I am writing today to thank the decision making body of the DUTA for the brief respite granted to college teachers when they successfully implemented the examination boycott. For those, who are not in the know, Delhi University officially bowdlerized the examination system six years ago, when the semester system was brought in for all streams, compelling students to take examinations once in six months. Prior to this we had an annual examination mode, with year round assessment being tabulated through internal assessment, where students were evaluated on the basis of tutorials.

This was not exactly a fool proof system and internal assessment remained a flawed method as it also incorporated marks for attendance, the marking system was never standardized across colleges, and marks were invariably subject to multiple-level moderations. The internal assessment system was never reviewed or fixed for obvious glitches. Instead, it was quickly incorporated into the semester examinations as well. Evaluation work for teachers has doubled, as now they are required to evaluate answer scripts two times a year. Of course it is possible to argue that teachers are paid twelve months of the year, so they should have no problems about evaluating scripts twice a year. Our institutions are now allowed  to  function with little concern for the human condition.

The semester system has ensured that teaching cannot be done in the most productive months of November and December at New Delhi since colleges shut down teaching and move into preparatory leave mode in early November. Evaluating assignments and presentations and feeding in all this data along with student attendance is the mind numbing activity that occupies teachers at this juncture, which is followed up by evaluating a large number of examination scripts. The same process is then repeated in the even semester and in the grueling heat of May when hapless students finish with their papers, teachers are supposed to be a part of   the centralized evaluation of answer scripts.( the fact that extremely hot weather is the least productive for carrying out any kind of activity, is now documented by scientific studies) Science notwithstanding, when does a university teacher find a little space for recharging?

 The answer perhaps is that they don't need to recuperate but should soldier on in the interests of nation-building. Foe me, DUTA's call to boycott evaluation of answer scripts provided a restful interlude, in which one could take a well-deserved break from the relentless drudgery after class-room teaching that the university currently demands.
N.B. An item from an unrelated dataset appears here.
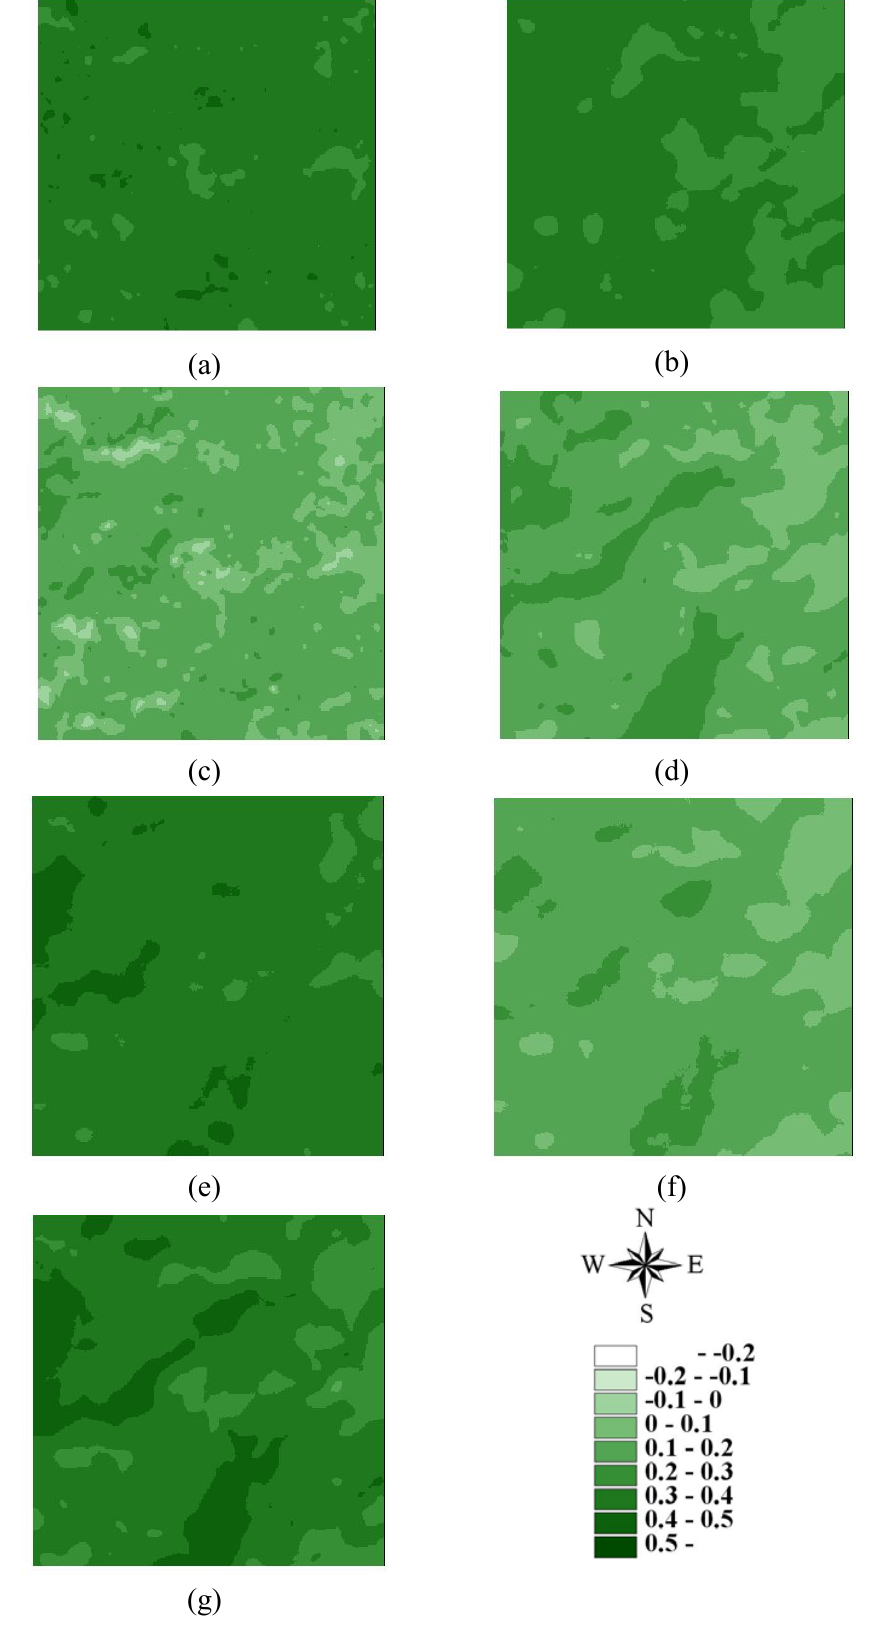
Figure 10. NDVI images estimated by kriging based on 3,000 samples in area B on (a) 1996/11/08, (b) 1999/03/06, (c) 1999/10/31, (d) 2000/11/27, (e) 2001/11/20, (f) 2003/12/17, and (g)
 As a union of teachers, we have been fighting battles in which our rights as teachers have been repeatedly truncated, by those in charge of previous university administrations. Pental pushed in the semester system by disregarding the considered opinion against it voiced by a majority of colleges affiliated to Delhi University and phasing it out over two years. When Dinesh Singh took office, he pulled off a mathematical coup by turning our decision making bodies such as the Academic Council and the Executive Council into a game of numbers. For the first time in the history of the university, numerical strength began to matter far more than ideas and 24 DUTA teacher representatives were viewed as miniscule, a numerical quantity to be easily quelled.

 Worse, we now battle a behemoth, much larger than all of us, that we can neither see nor address.So let us not delude ourselves into believing that we still possess the strength and power that characterized the DUTA in an earlier period or that conditions at the ground level are the same The University continues to be eroded of all value and stature and as teachers we have to protest, although the modes of struggle seem neither viable nor visible. Perhaps we need to remember that under these awful circumstances, DUTA movements  cannot operate as part of a grand plan.

 So let us participate in the struggles that can be undertaken and not begrudge them the odd photo-op in the June heat. Let us instead attend the GBM and chalk out further strategy. In any case, none of us had targeted for a zero year at Delhi University.  As teachers we are required to  factor in the lives of students who are graduating and those who are moving in and around. We would have eventually returned to the onerous task of correcting examination scripts. It is true that we don't have too much on our plate, but the coming of the monsoons raise hopes of better weather conditions to work in.